Rob Shearer, 64, is calling on conservation chiefs at Bradford Council to relax rules which dictate that Harris Court Mill, off Great Horton Road, cannot be demolished. He and his business partner, Derik Wright, retired from the former Yorkshire Envelope Company in 2007 before the operation was moved to Crossflatts, Bingley.

Since then the huge mill – which includes one three-storey and one four-storey building – has stood empty and is now falling into dereliction.

But, despite interest from developers, the business partners have been unable to sell the mill for demolition to redevelop the site because it is in a conservation area.

Mr Shearer, of Baildon, said: “We have had to turn developers away because there is a conservation order in that area, so you can’t demolish the mill.

“It is beyond any condition and would cost far too much money for us to put it back into a situation which would make it rentable, so it is just going to collapse eventually. It is ridiculous.”

Mr Shearer was paying £30,000 a year in business rates for the buildings until August last year. Surveyors working on behalf of Customs and Excise visited the mill and estimated it would not be “economically viable” to bring it back into use.

Mr Shearer said it would cost more than £600,000 to bring it up to a satisfactory condition.

He said: “The conservationists said they like the facade of the mills but that is going to disappear very shortly when it collapses. I would like to see the place be allowed to be pulled down and build something there for the good of Bradford. As it stands now there is no way anyone is going to be able to do anything with those mills.”
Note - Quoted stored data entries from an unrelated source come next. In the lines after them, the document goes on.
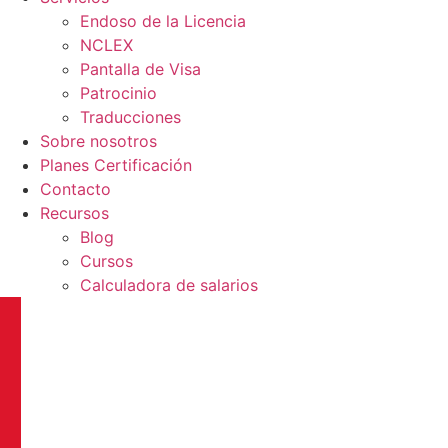
Endoso de la Licencia
NCLEX
Pantalla de Visa
Patrocinio
Traducciones
Sobre nosotros
Planes Certificación
Contacto
Recursos
Blog
Cursos
Calculadora de salarios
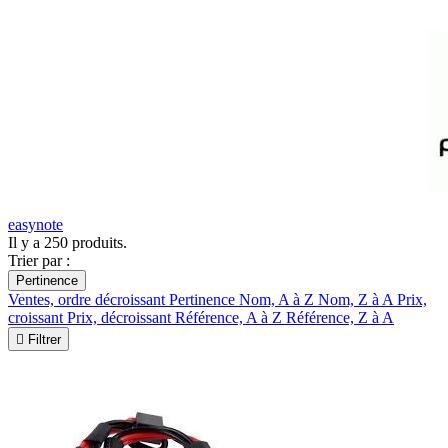
easynote
Il y a 250 produits.
Trier par :
Pertinence
Ventes, ordre décroissant
Pertinence
Nom, A à Z
Nom, Z à A
Prix,
croissant
Prix, décroissant
Référence, A à Z
Référence, Z à A

Filtrer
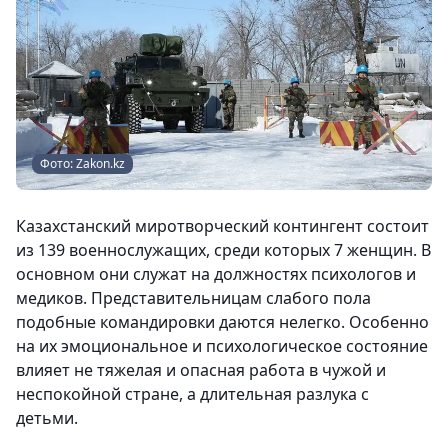
Фото: Zakon.kz
Казахстанский миротворческий контингент состоит
из 139 военнослужащих, среди которых 7 женщин. В
основном они служат на должностях психологов и
медиков. Представительницам слабого пола
подобные командировки даются нелегко. Особенно
на их эмоциональное и психологическое состояние
влияет не тяжелая и опасная работа в чужой и
неспокойной стране, а длительная разлука с
детьми.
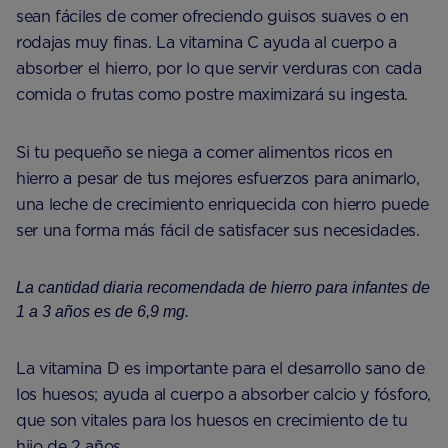
sean fáciles de comer ofreciendo guisos suaves o en
rodajas muy finas. La vitamina C ayuda al cuerpo a
absorber el hierro, por lo que servir verduras con cada
comida o frutas como postre maximizará su ingesta.
Si tu pequeño se niega a comer alimentos ricos en
hierro a pesar de tus mejores esfuerzos para animarlo,
una leche de crecimiento enriquecida con hierro puede
ser una forma más fácil de satisfacer sus necesidades.
La cantidad diaria recomendada de hierro para infantes de
1 a 3 años es de 6,9 ​​mg.
La vitamina D es importante para el desarrollo sano de
los huesos; ayuda al cuerpo a absorber calcio y fósforo,
que son vitales para los huesos en crecimiento de tu
hijo de 2 años.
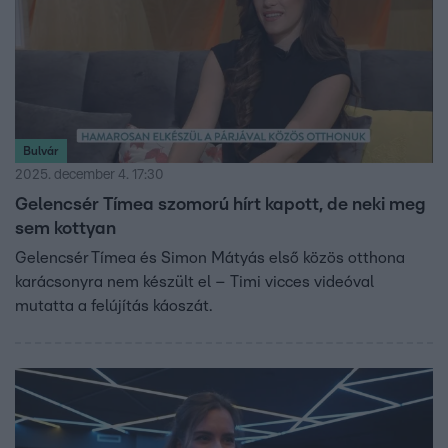
Bulvár
2025. december 4. 17:30
Gelencsér Tímea szomorú hírt kapott, de neki meg
sem kottyan
Gelencsér Tímea és Simon Mátyás első közös otthona
karácsonyra nem készült el – Timi vicces videóval
mutatta a felújítás káoszát.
Mr Shearer is backing the Telegraph & Argus’s Save Our Green Spaces campaign. It was started by the Heaton Township Association in a bid to persuade Bradford Council to redevelop derelict land instead of green fields, after the Council admitted it had no idea of how many derelict sites there were in the district.
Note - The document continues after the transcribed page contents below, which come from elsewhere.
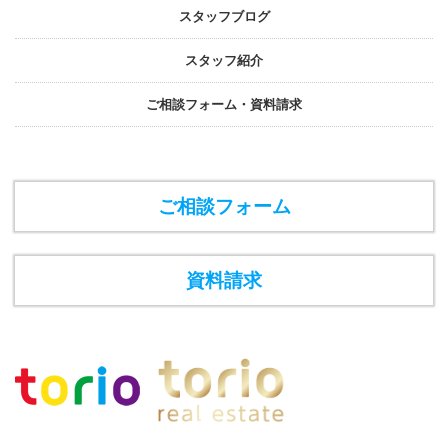
スタッフブログ
スタッフ紹介
ご相談フォーム・資料請求
ご相談フォーム
資料請求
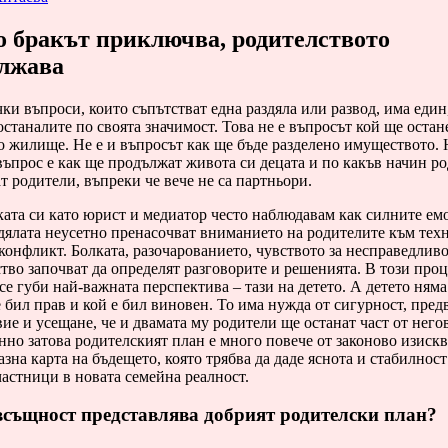
о бракът приключва, родителството
лжава
ки въпроси, които съпътстват една раздяла или развод, има един
останалите по своята значимост. Това не е въпросът кой ще остан
 жилище. Не е и въпросът как ще бъде разделено имуществото. 
ъпрос е как ще продължат живота си децата и по какъв начин р
т родители, въпреки че вече не са партньори.
ката си като юрист и медиатор често наблюдавам как силните е
дялата неусетно пренасочват вниманието на родителите към тех
конфликт. Болката, разочарованието, чувството за несправедлив
тво започват да определят разговорите и решенията. В този проц
се губи най-важната перспектива – тази на детето. А детето ням
е бил прав и кой е бил виновен. То има нужда от сигурност, пред
ие и усещане, че и двамата му родители ще останат част от него
нно затова родителският план е много повече от законово изискв
азна карта на бъдещето, която трябва да даде яснота и стабилност
астници в новата семейна реалност.
всъщност представлява добрият родителски план?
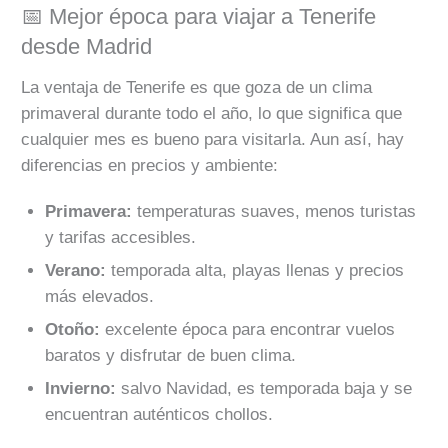
📅 Mejor época para viajar a Tenerife
desde Madrid
La ventaja de Tenerife es que goza de un clima
primaveral durante todo el año, lo que significa que
cualquier mes es bueno para visitarla. Aun así, hay
diferencias en precios y ambiente:
Primavera:
temperaturas suaves, menos turistas
y tarifas accesibles.
Verano:
temporada alta, playas llenas y precios
más elevados.
Otoño:
excelente época para encontrar vuelos
baratos y disfrutar de buen clima.
Invierno:
salvo Navidad, es temporada baja y se
encuentran auténticos chollos.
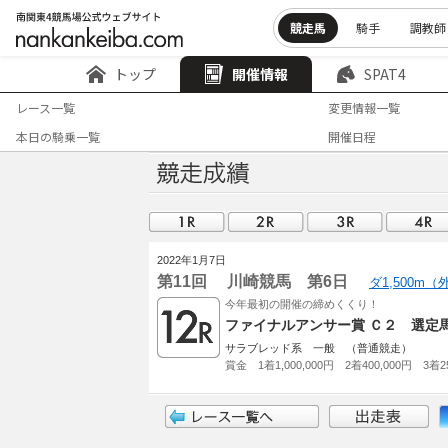
競走馬
騎手
調教師
トップ
開催情報
SPAT4
レース一覧
変更情報一覧
本日の騎乗一覧
開催日程
2022年1月7日
第11回 川崎競馬 第6日
ダ1,500m
今年最初の開催の締めくくり！
ファイナルアンサー賞 Ｃ２ 選定
サラブレッド系 一般 （普通競走）
賞金 1着1,000,000円 2着400,000円 3着25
Mr Shearer said he supported the campaign. He said: “It is common sense. Why dig up fields when there are plots that are doing nothing. If they don’t allow people to redevelop then the city will grow outwards and become an eyesore within the city boundaries.”

Councillor Paul Flowers, culture, planning and housing portfolio holder at Bradford Council, said the issue had to be carefully discussed with the Council’s planning team.

“He has to talk to the planners and go through due process. We cannot willy-nilly relax conservation area rules to suit a particular person. There might well be good reason for some relaxation and it clearly needs looking at,” he said.